In front of the rice field is a typical Japanese vegetable garden, where they grow familiar things like tomatoes, cucumbers, squash, cabbages and carrots. Somewhat less familiar items include a lot of taro ( seen on the left ) and soybeans. If you're interested in growing some asian vegetables, you might take a look at the Kitazawa Seed Company catalog. They've been selling seed since 1917, and if you're interested, they'll even sell you some rice.
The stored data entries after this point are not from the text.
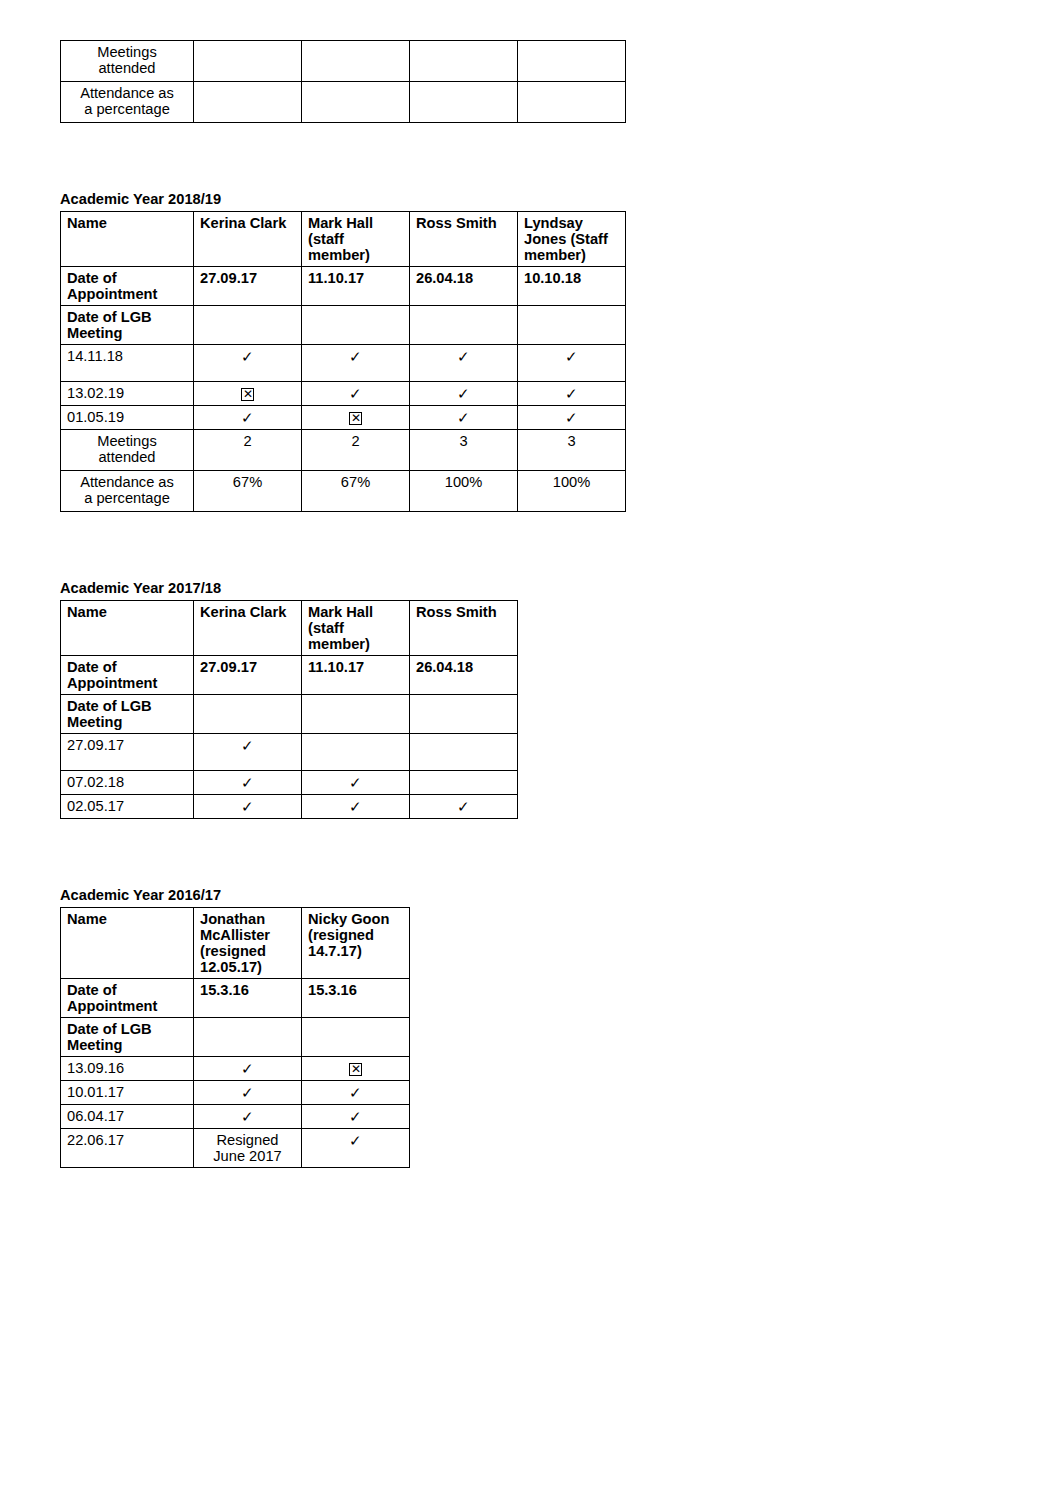| Meetings attended | | | | |
| Attendance as a percentage | | | | |
Academic Year 2018/19
| Name | Kerina Clark | Mark Hall (staff member) | Ross Smith | Lyndsay Jones (Staff member) |
| Date of Appointment | 27.09.17 | 11.10.17 | 26.04.18 | 10.10.18 |
| Date of LGB Meeting | | | | |
| 14.11.18 | ✓ | ✓ | ✓ | ✓ |
| 13.02.19 | ✕ | ✓ | ✓ | ✓ |
| 01.05.19 | ✓ | ✕ | ✓ | ✓ |
| Meetings attended | 2 | 2 | 3 | 3 |
| Attendance as a percentage | 67% | 67% | 100% | 100% |
Academic Year 2017/18
| Name | Kerina Clark | Mark Hall (staff member) | Ross Smith |
| Date of Appointment | 27.09.17 | 11.10.17 | 26.04.18 |
| Date of LGB Meeting | | | |
| 27.09.17 | ✓ | | |
| 07.02.18 | ✓ | ✓ | |
| 02.05.17 | ✓ | ✓ | ✓ |
Academic Year 2016/17
| Name | Jonathan McAllister (resigned 12.05.17) | Nicky Goon (resigned 14.7.17) |
| Date of Appointment | 15.3.16 | 15.3.16 |
| Date of LGB Meeting | | |
| 13.09.16 | ✓ | ✕ |
| 10.01.17 | ✓ | ✓ |
| 06.04.17 | ✓ | ✓ |
| 22.06.17 | Resigned June 2017 | ✓ |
Rice is grown in wet, marshy soil, and uses a lot of water. It's still planted by hand in many places, though most of the harvest appears to be mechanized these days. These days, the Japanese are trying to protect their rice industry from cheaper sources overseas, primarily the northern part of the central valley of California where huge mechanized farms produce excellent quality rice for very low prices. If you visit Willows, California in the summer and have cause to wonder why there are so many mosquitos - it's the rice paddies.
It is sad to think that the land which my family has farmed literally since before Colombus sailed to America might someday soon be planted with housing developments instead of rice and soybeans. The picture to the right is rice farming in the 1960's.